The dog was my brothers American bulldog. She was looking after it as he was supposed to be going offshore the next day.
The dog was also hit but has recovered now, she is just a bit anxious.

I just cant sleep and my two boys are so horribly affected also. They are 10 and 7 and she would babysit them once or twice a week depending on my husbands shifts. They are so upset especially at bedtimes.

It’s so so hard to process this all.

The boy was caught but we have to wait 11 weeks for an update from Police. We don’t even know if he’s been charged or anything. Nothing has berm presented at court yet anyway.

Oh how sad, you must be so exhausted with grief and trying to help your two boys through this terrible time.

I sincerely hope that you can all find peace at some point and manage to sleep.

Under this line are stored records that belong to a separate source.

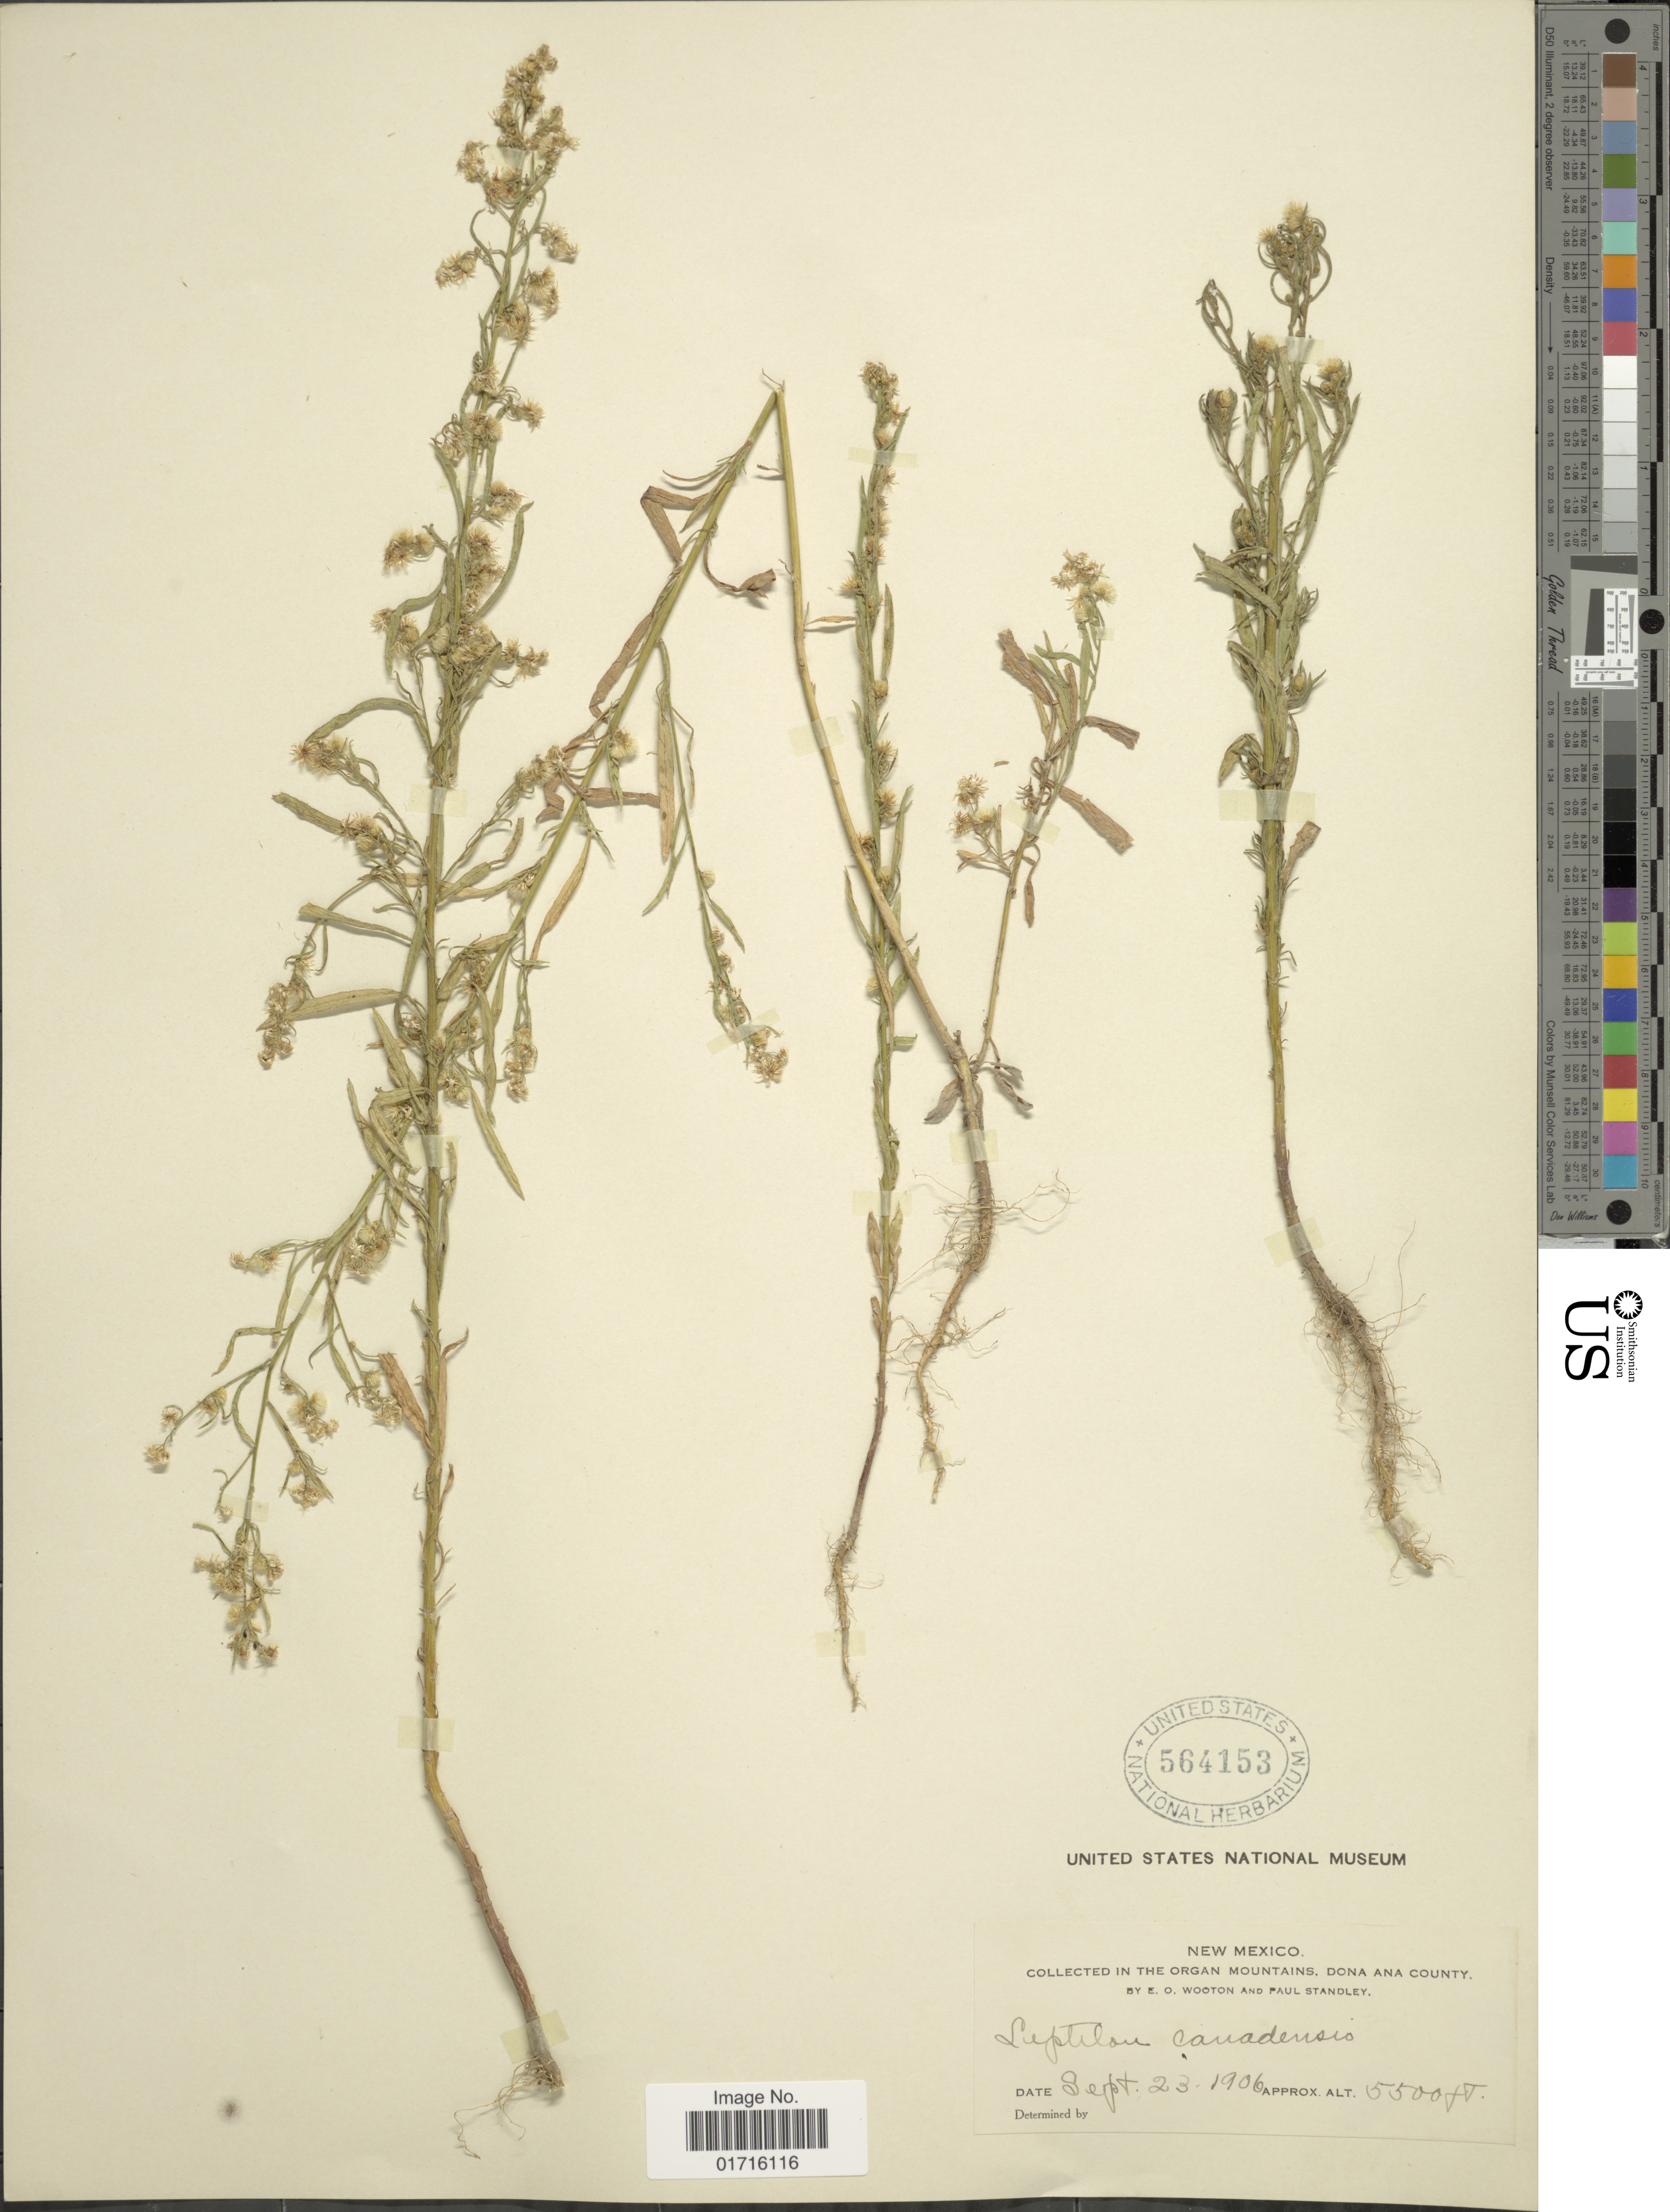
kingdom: Plantae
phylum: Tracheophyta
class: Magnoliopsida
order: Asterales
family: Asteraceae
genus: Conyza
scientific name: Conyza canadensis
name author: (L.) Cronq.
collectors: E. O. Wooton & P. C. Standley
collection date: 1906-09-23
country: United States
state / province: New Mexico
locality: Organ Mountains, Dona Ana County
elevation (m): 1676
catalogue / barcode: US 564153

My heartfelt condolences to you and your family

Hi Nic, I just wanted to say that you will get through the funeral. I have severe anxiety and panic attacks and I was hardly even able to stand up I was so distraught at my mam being gone. But I went and managed the church service (sat on the step in the doorway to the church) and the crem (next to an open door incase I needed to leave). My mam had told me years ago that it was ok if I couldn’t go to the service (before she was ill). I have been agoraphobic for years. She would have been amazed that I was so determined to be there for her. I did it for her.
It’s such a tragedy about your mam. I’m so very sorry. My mam dies a week after being told she had end stage cancer. It’s just not fair, any of it. I wish I could have swapped places with her. I’m so glad you have support.
Weekly therapy has helped me to understand the process of grief and you would be able to talk openly about everything you feel. It is such a devastating thing to have to cope with. Posting on here really has helped me, People understand and are so kind and supportive. They are trying just like us to get through each day. Another thing I found comfort in was to create a shrine for mam (see BUILDING A SHRINE FOR MY MAM) and craeting the tribute site, MUCHLOVED.COM. It’s free and you can add photos, songs, thoughts, light candles and give cards and pressies. I know it’s a virtual site and not real life but everyone can add things. You would control what is ok’d if you set it up. I posted all the content of the service (tributes, song lyrics, hymns, photo albums and the photo tribute of mams life from her being a child to meeting dad to having her family. We set up a cancer donation instead of flowers (she still had flowers for her coffin). Just google it. You can add more space making a payment through paypal so its very easy to set up.